SIC OnLine - 27 de Agosto
Os "rankings" ou a tese do presente envenenado
Opinião de David Justino
Ministro sombra do PSD para a Educação, o sociólogo David
Justino assumiu na Assembleia da República a luta para que fossem
conhecidos os dados que permitem aferir a qualidade do ensino. Defende
agora a comparação ao longo do tempo.
O Ministério da Educação (ME) reconheceu finalmente o direito dos
cidadãos ao acesso à informação sobre os resultados dos exames
nacionais. Tal como a recusa na divulgação desses resultados mereceu o
nosso repúdio e indignação, também este acto de cedência perante a
lei e a opinião pública merece o nosso aplauso.
Não creio que o ME tenha alterado a sua posição relativamente aos
"rankings". Resistiu até onde foi possível. Desrespeitou a
lei e a ética política ao não responder a um requerimento de um
deputado. Quis iludir uma decisão judicial com o silêncio arrogante do
poder. Finalmente, de forma pragmática, a nova equipa ministerial
decidiu encerrar esta frente de batalha porque outras se revelam bem
mais complicadas.
O acesso à informação que permite elaborar as listas
classificadas, exige uma responsabilidade acrescida por parte dos
órgãos de comunicação social e daqueles que sempre pugnaram pela sua
divulgação. Não basta a publicação dessas listas, disciplina a
disciplina e escola a escola. Tal como defendemos quando da
apresentação e discussão do projecto de lei na Assembleia da
República, é necessário definir um algoritmo que considere outras
variáveis e permita ponderar os resultados dos exames.
Para quem quiser ver a sua escola subir na classificação por
processos menos recomendáveis poderá adoptar algumas práticas cujo
efeito é a sua perversão.
Uma dessas práticas é a da reprovação de alunos mais fracos: a
média das avaliações sumativas, bem como a probabilidade de se
obterem melhores resultados no exame, sobem de imediato. Uma das formas
de contrariar esta prática é a de introduzir no algoritmo a taxa de
sucesso (relação entre alunos aprovados e alunos inscritos) de forma a
não incentivar a via dos auto-propostos.
Uma segunda prática de há muito conhecida é a da
"inflação" das classificações sumativas. Neste caso é
necessário considerar o diferencial entre a média das classificações
sumativas e a média dos resultados obtidos em exame. Quanto maior for o
diferencial maior deverá ser a "penalização" definida pelo
algoritmo. Se assim não fosse, as escolas e os professores que são
mais exigentes e rigorosos na atribuição das classificações, seriam
penalizados.
Para além destas e de outras práticas, é fundamental considerar na
leitura dos resultados a influência do meio social. Entendo que há uma
responsabilidade pedagógica dos órgãos de comunicação social e,
neste sentido, seria bom que se destacassem as escolas que, mesmo
situadas nas últimas posições do "ranking", apresentem
melhorias relativamente a resultados anteriores. Para mim os melhores
são os que melhoram, mesmo enfrentando as dificuldades de um meio
social desfavorecido, a falta de recursos pedagógicos e didácticos, a
instabilidade do corpo docente, a degradação das instalações.

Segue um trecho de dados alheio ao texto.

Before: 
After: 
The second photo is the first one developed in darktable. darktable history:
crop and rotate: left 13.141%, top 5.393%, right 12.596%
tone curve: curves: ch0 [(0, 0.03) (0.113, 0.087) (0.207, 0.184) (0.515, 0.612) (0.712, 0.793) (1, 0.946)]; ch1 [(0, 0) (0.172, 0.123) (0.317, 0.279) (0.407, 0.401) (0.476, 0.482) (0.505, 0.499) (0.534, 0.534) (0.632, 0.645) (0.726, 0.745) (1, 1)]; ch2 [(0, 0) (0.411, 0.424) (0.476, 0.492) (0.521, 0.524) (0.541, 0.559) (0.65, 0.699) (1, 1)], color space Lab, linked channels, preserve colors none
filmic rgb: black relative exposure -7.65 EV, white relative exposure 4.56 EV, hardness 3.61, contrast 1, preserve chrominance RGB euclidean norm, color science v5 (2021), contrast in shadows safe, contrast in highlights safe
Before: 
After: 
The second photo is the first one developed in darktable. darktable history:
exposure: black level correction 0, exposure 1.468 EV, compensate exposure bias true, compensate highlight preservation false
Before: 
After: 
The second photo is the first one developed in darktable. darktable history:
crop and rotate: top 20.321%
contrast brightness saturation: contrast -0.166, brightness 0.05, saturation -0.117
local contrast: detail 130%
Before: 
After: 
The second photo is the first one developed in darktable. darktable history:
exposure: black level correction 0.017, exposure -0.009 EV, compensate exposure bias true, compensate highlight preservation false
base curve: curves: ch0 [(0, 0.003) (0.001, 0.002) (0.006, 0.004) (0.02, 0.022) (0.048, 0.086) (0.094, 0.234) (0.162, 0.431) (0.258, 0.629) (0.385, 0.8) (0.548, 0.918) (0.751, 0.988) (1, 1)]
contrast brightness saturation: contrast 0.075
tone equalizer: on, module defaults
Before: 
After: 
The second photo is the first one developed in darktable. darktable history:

Por último, um apelo à comunidade científica. A informação agora
disponibilizada constitui uma excelente base para se esclarecerem os
factores de sucesso e insucesso na Escola. O senso comum está dominado
por um determinismo pretensamente sociológico que importa pôr em
causa. As teses em torno da dimensão das turmas, dos mecanismos de
reprodução e de exclusão social, da "escola inclusiva", das
metodologias inovadoras, merecem agora ser confrontadas com os
resultados obtidos. Como dizia Fernand Braudel, os números não
resolvem problemas, mas evitam que os formulemos de forma desadequada.
Obrigam-nos, simplesmente, a pensar.